Kaos lengan panjang dan celana plisket yang Maira kenakan tak mampu menahan hawa dingin dari sapuan angin yang terasa begitu menusuk kulit.

'Brrr!' bibir Maira bergetar. Giginya saling bergemelutuk. Matanya fokus menatap jalanan yang diterangi oleh lampu putih disepanjang pinggirnya. Ini pertama kalinya ia belanja sepagi itu.

"Hidup harus terus berlanjut, Mai! Angin dingin ini tak boleh mengalahkan kamu!" cicit Maira memberi semangat pada dirinya sendiri.

"Tuh kan? Pasar sudah sangat ramai ...," gumam Maira sambil memarkirkan sepedanya. Lalu mengubah posisi tas selempangnya ke depan sebagai bentuk kewaspadaan dari tangan jahat. Ia menuju toko sembako untuk membeli bahan cilok. Selanjutnya ia menuju penjual plastik dan terakhir ke penjual snak kiloan dan memesan beberapa snak.

'Alhamdulillah, kalau masih pagi buta begini belum terlalu antri ...,' batin Maira tersenyum saat melirik plastik-plastik belanjaan sudah memenuhi tangannya.

"Tumben pagi banget belanjanya, Mbak?" tanya penjual snak seraya menimbang snak pesanan Maira.

"Iya, Bu," jawab Maira yang pendiam ini dengan singkat.

"Ini snak baru, Mbak.
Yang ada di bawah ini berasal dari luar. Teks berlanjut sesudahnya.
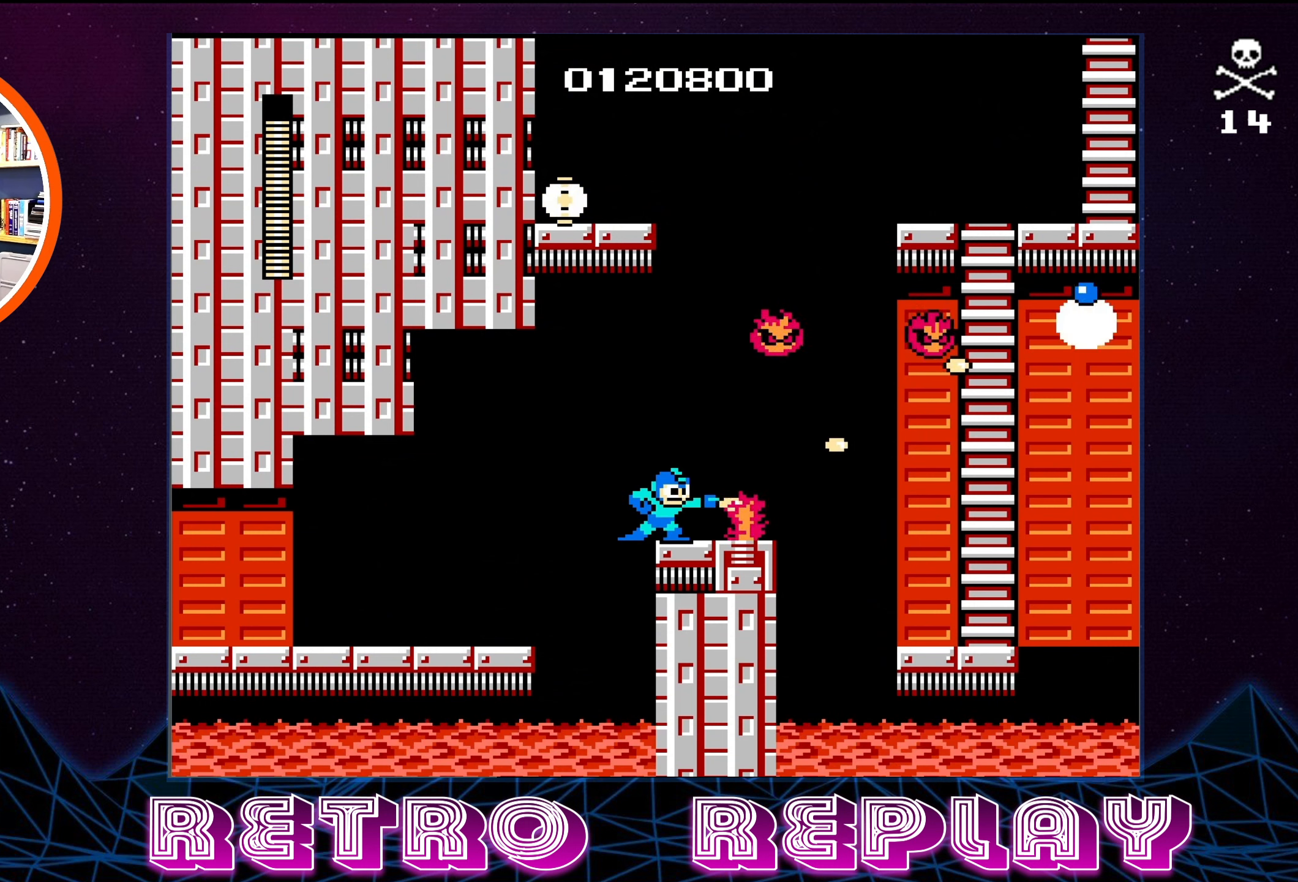
{"buttons": ["B"], "events": [[17, "B", "up"], [100, "B", "down"], [133, "B", "up"], [217, "B", "down"], [283, "B", "up"], [367, "B", "down"], [417, "B", "up"], [467, "B", "down"]]}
Gak ambil? Di tempat yang lain ini laris lho, Mbak," ucap penjual snak sambil memberikan sampel snak agar Maira cicipi.

"Yang itu saya minta setengah kilo, ya, Bu," pinta Maira setelah merasakan rasa gurih yang dirasa cocok dilidah semua umur dari snak dengan bentuk ulir itu.
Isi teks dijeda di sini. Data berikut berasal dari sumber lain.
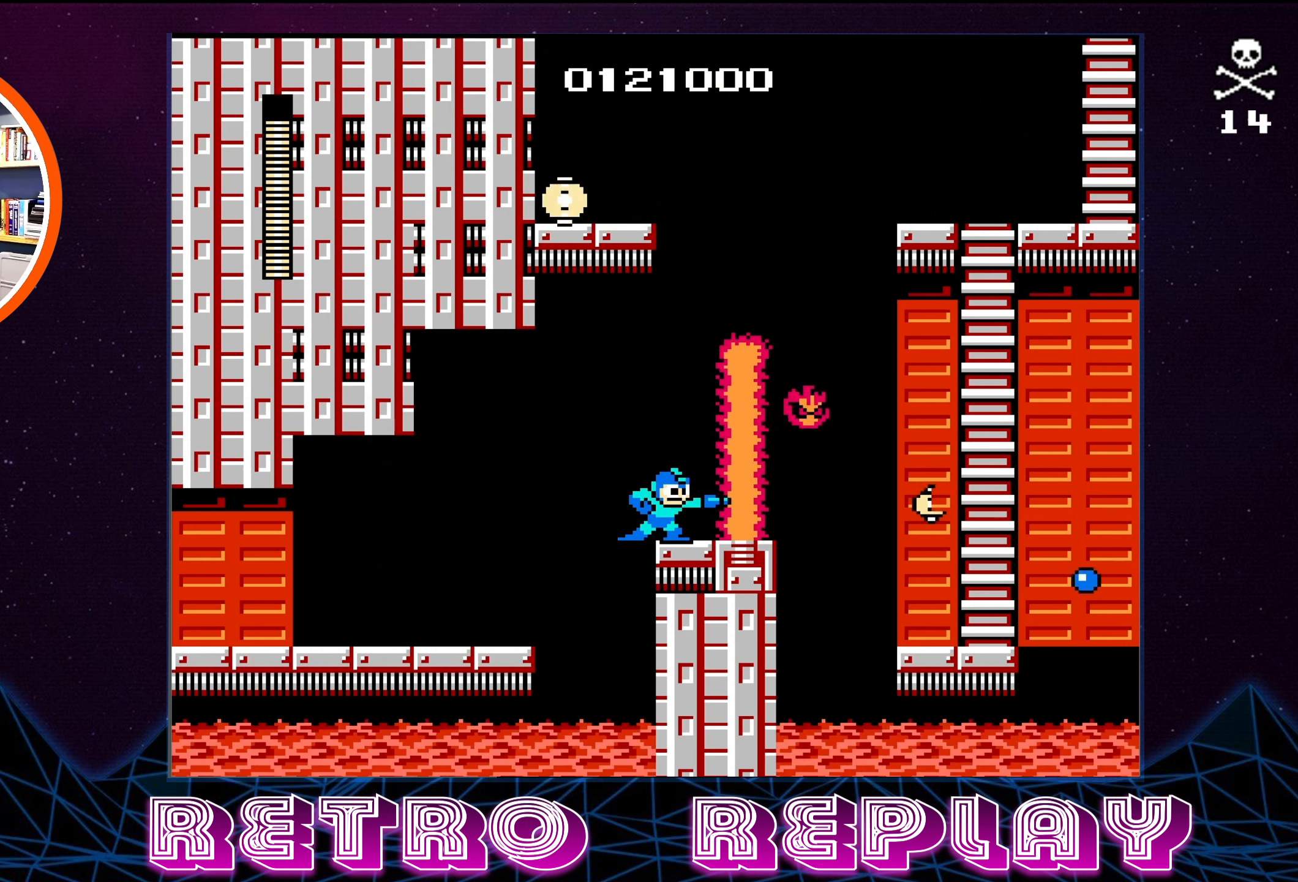
{"buttons": [], "events": [[50, "B", "up"], [117, "B", "down"], [183, "B", "up"], [217, "B", "down"], [283, "B", "up"], [367, "B", "down"], [417, "B", "up"]]}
"Siiplah. Moga laris juga ya, Mbak." Maira mengangguk dan mengaminkan dalam hati. Lalu ia membayar dan bergegas pergi.

Ia ingat pesan sahabatnya untuk mencari sarapan. Maira menuju penjual sate lontong. Ia menarik sebelah bibirnya keatas. Apakah dengan sebungkus sate lontong ini ia akan siap meladeni sepupunya yang selalu mencari gara-gara dengannya?

***

"Mai! Cepat sini!" Panggil Andri dari arah dapurnya saat mendengar suara gemericik air kran dari arah luar tempat kamar Maira berada. Rupanya gadis itu sedang mandi setelah menyelesaikan shalat subuhnya.

"Ada apa, Om?" tanya Maira setelah mendatangi Andri yang sedang menyesap kopinya.

"Kamu jangan lelet dong! Ayo cepat kamu bantuin Tante kamu masak. Dan ingat! Kalau sampai kamu keluyuran malam lagi, lebih baik gak usah pulang sekalian! Udah ditampung juga, masih aja cari hiburan malam. Mau jadi apa kamu? Seperti Ibumu, hah?"

Deg!

Jantung Maira seperti diremas dan dihentikan paksa karena ucapan Omnya yang tak berperasaan.

"Om jangan pernah menghina Ibu! Mai hanya menginap di rumah teman."

"Ah, sudahlah! Om gak mau tahu apapun yang kamu lakukan. Anak haram pasti kelakuannya juga tak jauh-jauh dari keharaman. Yang penting jangan lakukan itu di rumahku! Sana, masak!"

Dengan berderai air mata Maira melangkah ke dapur dan mencuci beras. Setelah itu ia memotong sawi dan tahu untuk ditumis. Masih dengan air mata yang terus menetes, Maira mengambil ayam ungkep di kulkas.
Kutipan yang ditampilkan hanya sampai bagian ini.